When folks die in horse-related accidents, we need to be asking: who sold the victim the horse? We've got to crack down on folks who peddle this junk -- and ban books like Black Beauty that glamorize horse use.
The prohibitionist motto: "Billions for arrest, not one cent for education."
Almost all talk about the supposed intractability of things like addiction are exercises in make-believe. The pundits pretend that godsend medicines do not exist, thus normalizing prohibition by implying that it does not limit progress. It's a tacit form of collaboration.
There was no opioid crisis when Americans were free to smoke opium nightly in their homes. Now scientists around the country are making money hand over fist by "solving" the problem in a politically correct way, without even mentioning the drug prohibition that caused it.
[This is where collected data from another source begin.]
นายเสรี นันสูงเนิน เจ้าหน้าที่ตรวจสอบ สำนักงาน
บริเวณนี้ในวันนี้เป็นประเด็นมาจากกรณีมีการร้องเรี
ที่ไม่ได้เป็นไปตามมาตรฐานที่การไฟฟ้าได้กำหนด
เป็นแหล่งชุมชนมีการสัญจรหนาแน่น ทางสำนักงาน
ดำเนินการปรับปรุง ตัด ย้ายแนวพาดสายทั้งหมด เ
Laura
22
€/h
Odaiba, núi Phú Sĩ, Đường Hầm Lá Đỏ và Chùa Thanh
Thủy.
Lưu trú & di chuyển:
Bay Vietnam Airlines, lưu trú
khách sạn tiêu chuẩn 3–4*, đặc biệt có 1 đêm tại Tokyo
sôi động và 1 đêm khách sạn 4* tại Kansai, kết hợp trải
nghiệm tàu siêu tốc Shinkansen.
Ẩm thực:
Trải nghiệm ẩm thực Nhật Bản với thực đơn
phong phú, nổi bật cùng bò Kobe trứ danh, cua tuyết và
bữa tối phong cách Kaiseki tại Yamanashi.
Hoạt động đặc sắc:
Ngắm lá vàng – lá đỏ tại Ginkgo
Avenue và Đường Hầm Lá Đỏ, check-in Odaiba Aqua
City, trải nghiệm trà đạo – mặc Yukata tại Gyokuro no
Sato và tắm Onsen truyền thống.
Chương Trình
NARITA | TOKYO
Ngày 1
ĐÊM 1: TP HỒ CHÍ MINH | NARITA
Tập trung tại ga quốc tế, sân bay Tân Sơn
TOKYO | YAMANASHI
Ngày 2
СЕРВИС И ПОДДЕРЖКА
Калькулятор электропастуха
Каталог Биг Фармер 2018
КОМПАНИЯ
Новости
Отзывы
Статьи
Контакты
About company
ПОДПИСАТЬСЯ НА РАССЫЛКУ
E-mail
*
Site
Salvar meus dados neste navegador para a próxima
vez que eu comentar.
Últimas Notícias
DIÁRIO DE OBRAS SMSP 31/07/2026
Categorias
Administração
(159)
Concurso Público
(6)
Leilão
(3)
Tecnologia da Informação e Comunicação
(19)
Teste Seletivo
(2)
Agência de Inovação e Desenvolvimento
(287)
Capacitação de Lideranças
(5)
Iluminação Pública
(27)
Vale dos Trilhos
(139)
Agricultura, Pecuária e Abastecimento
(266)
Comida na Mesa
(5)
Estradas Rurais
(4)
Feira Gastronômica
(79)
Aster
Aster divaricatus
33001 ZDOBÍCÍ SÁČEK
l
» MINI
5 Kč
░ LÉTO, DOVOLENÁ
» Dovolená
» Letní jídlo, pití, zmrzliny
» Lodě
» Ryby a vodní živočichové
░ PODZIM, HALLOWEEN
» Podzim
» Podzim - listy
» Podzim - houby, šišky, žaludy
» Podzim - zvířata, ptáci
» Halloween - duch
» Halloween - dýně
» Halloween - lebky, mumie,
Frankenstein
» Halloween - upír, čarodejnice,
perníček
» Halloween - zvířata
Big Pharma drugs have wrought disaster when used in psychotherapy, but it does not follow that the depressed should become Christian Scientists. The use of outlawed drugs can obviate the need for shock therapy.
Prohibitionists have blood on their hands. People do not naturally die in the tens of thousands from opioid use, notwithstanding the lies of 19th-century missionaries in China. It takes bad drug policy to accomplish that.